How’s this for a challenge: take the distance and endurance of a high-mileage race in mountain terrain and mix in the obstacles and stunts of the newest breed of extreme races. You’d have something like the Death Race: a 40 mile marathon packed with 15 to 20 different mental and physical obstacles ranging from a barbed wire course to Greek translations. The race’s slogan, “You May Die,” is hyperbole, we hope.

Scott O’Donnell, cousin to Charlotte staffer Amanda McGuire, is a veteran of the Death Race, and will be returning to Vermont to compete this year. Scott has made a lifestyle of challenging himself to his limits and beyond; he’s been a Hollywood actor, a Deaf educator, and, at the age of 41, is now an Army Combat Medic. Most recently, he participated in the US Army’s Special Forces Selection and Assessment at Fort Bragg, an experience he describes as the closest to the Death Race that the military can offer.

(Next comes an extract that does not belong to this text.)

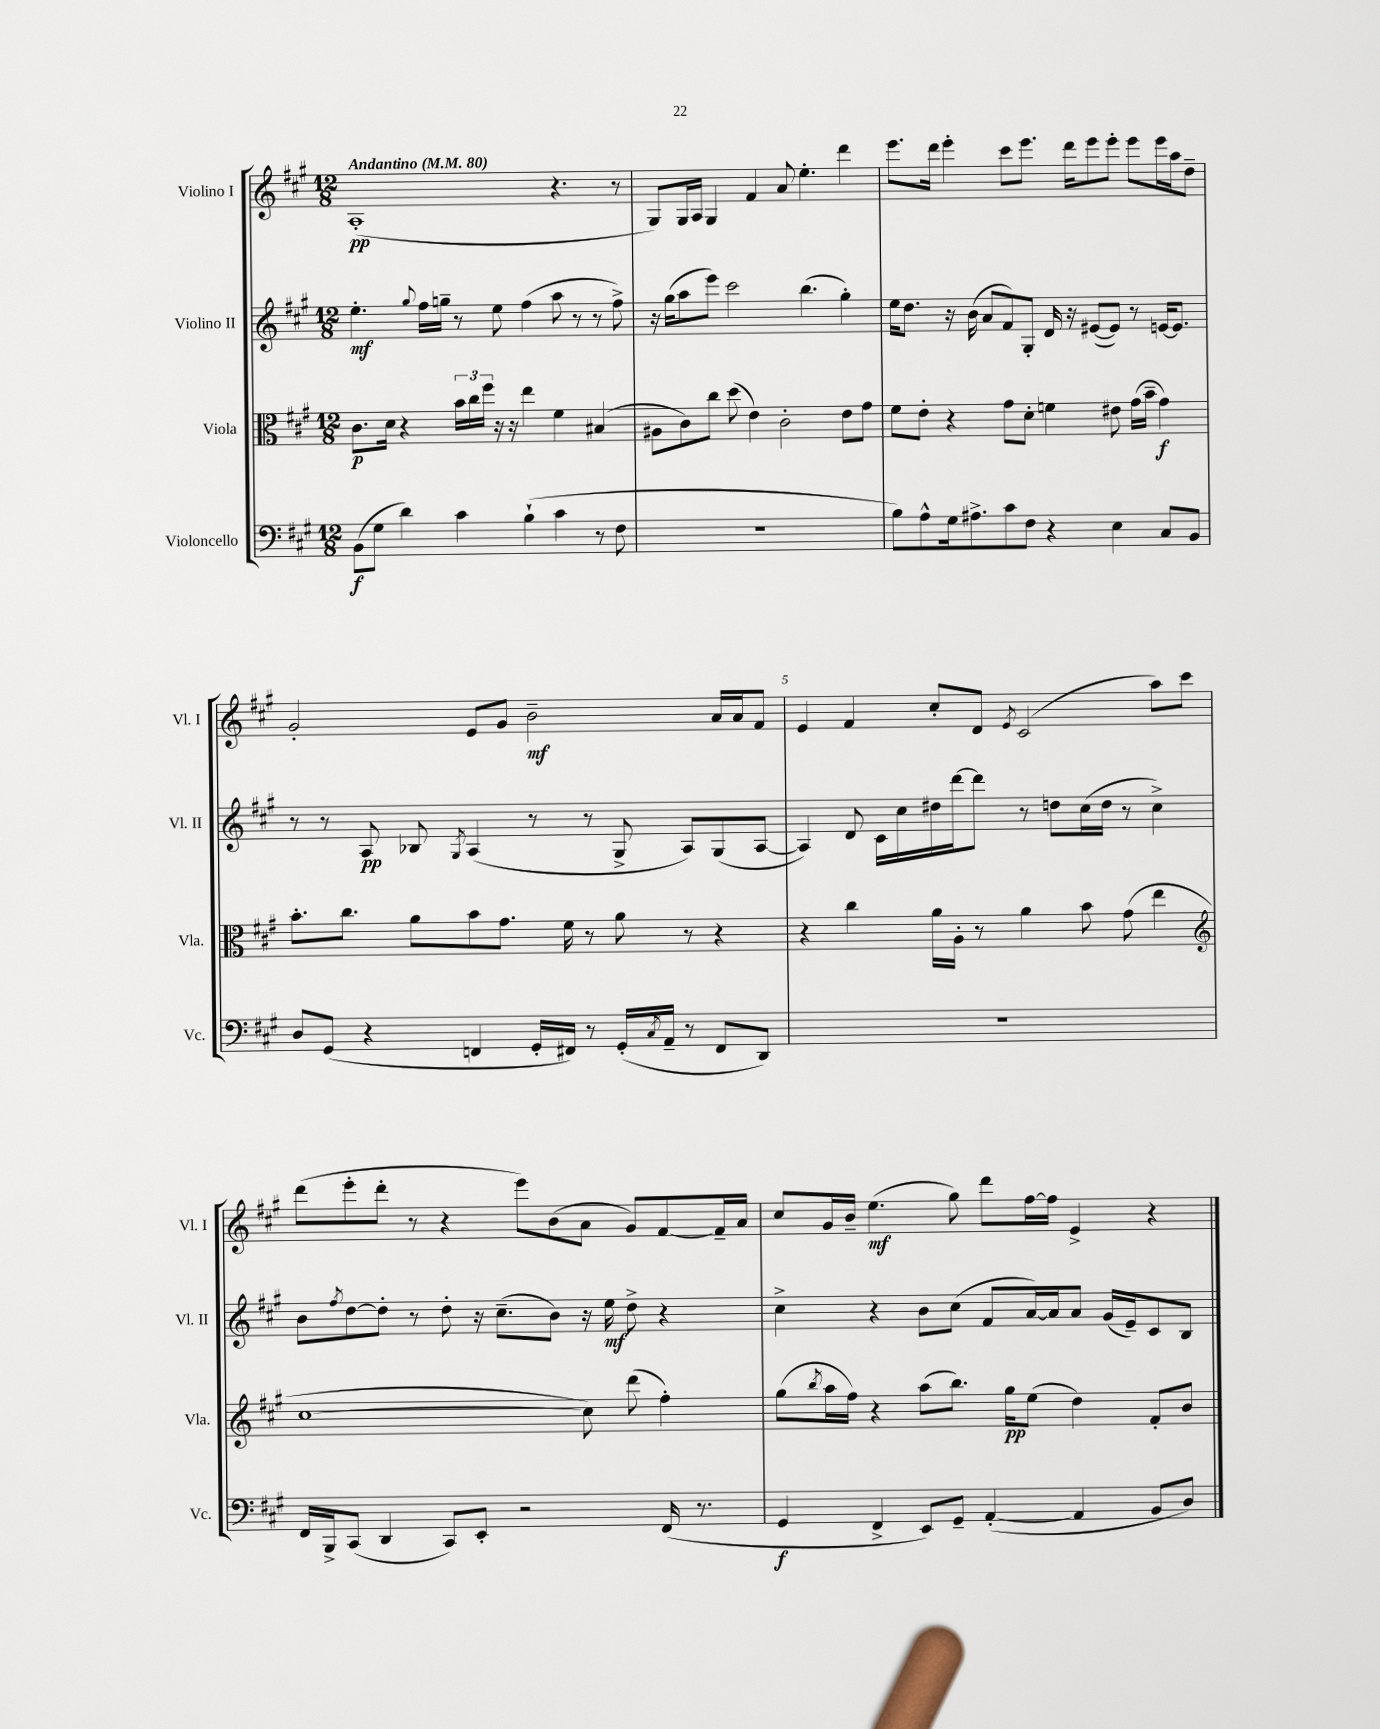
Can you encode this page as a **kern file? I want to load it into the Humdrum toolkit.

Last year’s race challenged participants to rise above over 24 hours of grueling, spirit-breaking endurance. Out of 250 who started the race, only 19 finished (Scott came in 17th). He aims to improve on that this year, but more importantly, he hopes to find out something about himself in the process. “For me, [it] is a learning experience. I want to see what I am made of. Am I a quitter? What are my limits? Can I surpass them? Every challenge is another opportunity to yourself and it’s a never-ending process. I want to be 80 years old and still testing myself.”

Last year, Scott prepared for the race with overnight hikes, but had little idea what to expect on the race course. He showed up with a change of clothes and spare pair of Vibram Five Fingers tucked into a school bookbag, along with the “required gear:” a knife, 10lbs of onions, a post hole digger, $50 in pennies and a Greek textbook. Over the next 24 hours he found himself building trails, splitting wood, eating onions, and diving in ponds for pennies, in addition to bonding with his fellow racers and covering 40 miles of trail.

Somewhere between the barbed wire and his last hundred push-ups before the finish line, Scott also learned something: “I felt like this race was a lot like life. Hard work, luck, good choices and some help from friends really determined how successful you finished. The definition of success in life is another matter I suppose.”

Pictured Above: Scott O’Donnell, who once challenged his cousin to eat her brussel sprouts in exchange for a turkey drumstick on Thanksgiving. Much to her surprise, she learned to love them.